Re: Late summer flowers


Nan wrote:

>It is the end of summer, a time when I always look into my garden and wish
>I had more in bloom.  

Ah those twinges of autumn!  Brings on thoughts of winter which I find
depressing, so I concentrate on plants that carry on and keep me
reminded of summer.  This way, winter doesn't start until mid
December, autumn is barely noticed and once I've recovered from
Christmas and New Year's celebrations, spring is almost here and its
time to start all over again.  

>Spring and early Summer are glorious, but by the time
>we get to August and September, "the thrill is gone."  So my friends, tell
>me what is blooming in your gardens this time of year so that I can plan on
>what to plant this fall and spring for late summer blooms.  I am especially
>interested in what I think of as "sunset" colors -- orange/yellow,
>blue/purple, with a touch of red.

Well, I tend to plant with the last 4 months of the year in mind since
it is all too easy to have a marvelous show earlier on and little
other than fond memories by September.  Here, lavishly hued Cannas in
every colour apart from blue and a pure white will carry on until
forced into dormancy by frosts.   Hedychiums - the butterfly gingers,
give a prolonged display well into December during most years since
new growths are produced as the original ones commence flowering.
This allows for a degree of continuity over several months.  Hedychium
greenii has wonderful glossy, mahogany coloured shoots which terminate
in showy red flowers and even before the first have oopened, new
flowering shoots are thrusting upwards to provide October and November
flowers.  H. gardnerianum ( a dreadful 'weed' in parts of the world)
opens its exceptionally fragrant flowers like yellow and scarlet
firecrackers at stage from July onwards and those borne later during
cooler weather seem more vivid and longer lasting.    H. densiflorum
gives 8" long, dense cylindrical spikes of pale scarlet, small flowers
from July until December and also provides extra colour with seed pods
that are rich coral salmon inside, studded with glistening red
berries.  Less colourful but heavily fragrant, the original 'butterfly
ginger' - Hedychium coronarium continues to flower for at least 4
months of the year and if night temperatures remain above 50F., it
will carry on for much longer.  Here, the main colours or white and
cream with the occasional pale salmon or pink hybrid.

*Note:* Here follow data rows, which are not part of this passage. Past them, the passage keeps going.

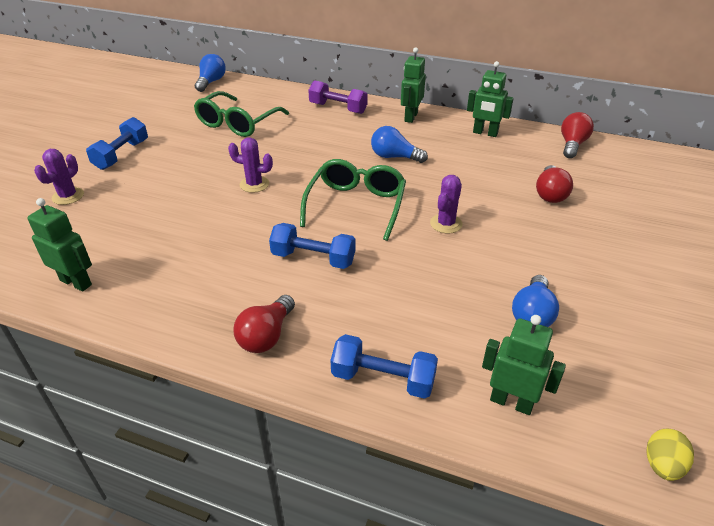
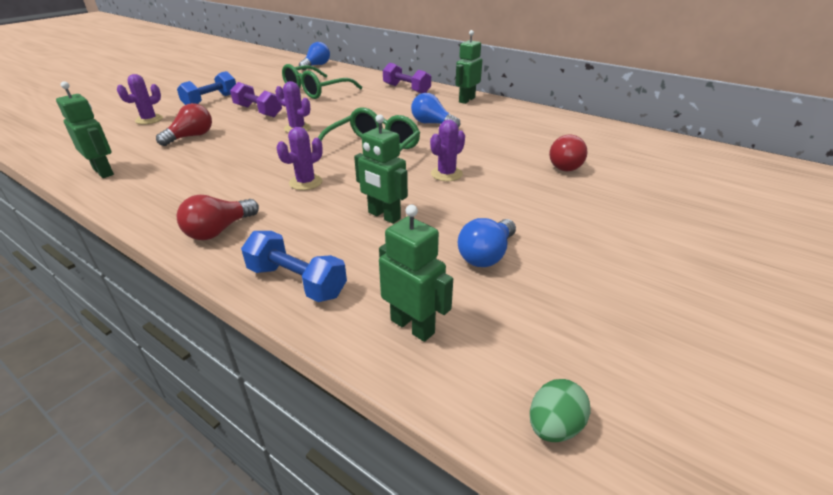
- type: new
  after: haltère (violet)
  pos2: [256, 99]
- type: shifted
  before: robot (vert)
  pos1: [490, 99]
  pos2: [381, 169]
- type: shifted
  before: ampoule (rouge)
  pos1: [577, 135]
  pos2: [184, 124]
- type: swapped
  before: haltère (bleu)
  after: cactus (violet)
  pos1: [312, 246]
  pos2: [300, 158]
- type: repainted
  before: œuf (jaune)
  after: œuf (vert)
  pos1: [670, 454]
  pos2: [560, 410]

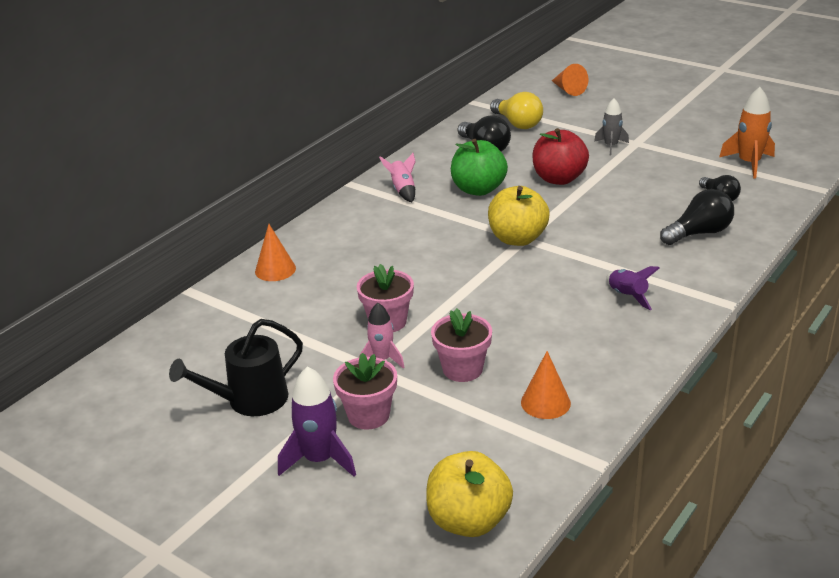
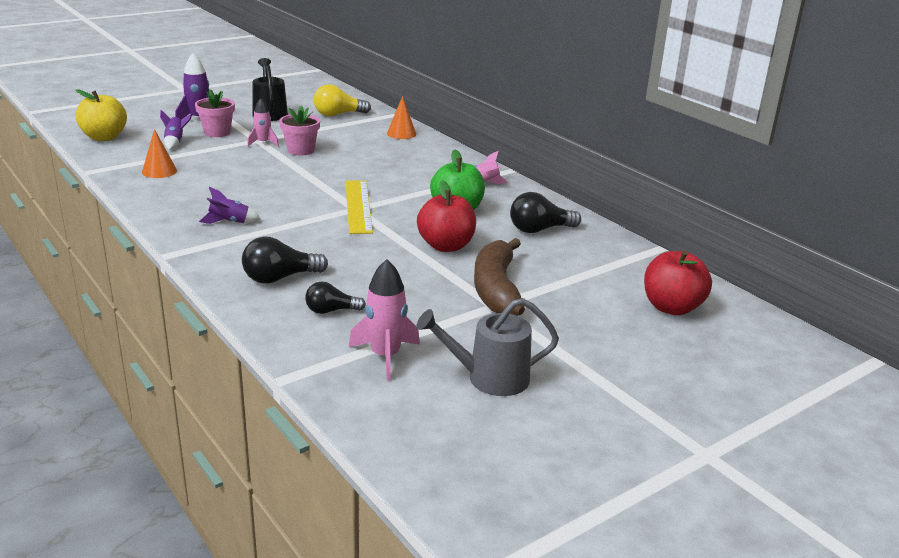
- type: gone
  before: pot de fleurs (rose)
  pos1: [461, 345]
- type: new
  after: fusée (violet)
  pos2: [176, 130]
- type: new
  after: arrosoir (gris)
  pos2: [487, 347]
- type: shifted
  before: ampoule (jaune)
  pos1: [516, 110]
  pos2: [342, 100]
- type: swapped
  before: pomme (jaune)
  after: règle (jaune)
  pos1: [519, 216]
  pos2: [359, 207]
- type: swapped
  before: cône (orange)
  after: pomme (rouge)
  pos1: [570, 80]
  pos2: [678, 282]
- type: swapped
  before: fusée (gris)
  after: banane (marron)
  pos1: [611, 126]
  pos2: [499, 277]
- type: repainted
  before: fusée (orange)
  after: fusée (rose)
  pos1: [747, 133]
  pos2: [384, 319]
- type: rotated
  before: ampoule (noir)
  pos1: [697, 217]
  pos2: [285, 260]
  turn: 75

Brugmansias will continue to bear their huge drooping trumpets well
into October and November with the scarlet and yellow B. sanguinea in
particular relishing the cooler conditions.  Provided daytime
temperatures remain above 60 with night-time not falling much below
50, the more flamboyant and heavily fragrant insignis hybrids will
continue to bloom.  Tropaeolum tuberosum - a scarlet and yellow
'climber' from Peru wont even try to flower until day lengths become
shorter and in more southerly latitudes often start in late October.
Here in the UK the true species commences during late September,
continuing until the first frosts - which in many UK gardens, often
occur very shortly afterward.  A selection known as 'Ken Haslett'
flowers earlier and is better for cooler areas.  Diascia patens
clothes fences and walls with countless thousands of half inch wide,
brick pink flowers from early August until December and then after
brief rest, starts to do it all again from February right through to
early June.  South African 'daisy bushes' - Euryops, flower almost
continuously providing a cheery splash of almost brassy yellow until
very late in the year.  E. chrysanthemoides is particularly useful in
the respect.  Another South African - Bulbine fruticosum carries its
bright orange and yellow pokers some 2 feet or more tall, up to
December and is often at its best in September and October.   A good
one for dry poor soils this - its succulent, pencil thick, grey green
leaves form large hummocks which seem to tolerate almost anything
apart from really severe frosts.

Two climbers that are particularly good for flowering from late summer
until early winter are the vivid blue purple Ipomoea indica (learii) -
pan tropical 'weed' and the magnificent Pandorea jasminoides from
Australia.  The former is common and needs plenty of feed and moisture
to prevent that bedraggled, tired look, but is a wonderfully colourful
plant nevertheless.  The Pandorea oozes tropical splendour with is
showy, pale pink trumpets shot with intense, almost velvet carmine.  A
glossily leaved evergreen climber, it will run for well over 30 feet
in suitable areas and with me, is in flower from June to December.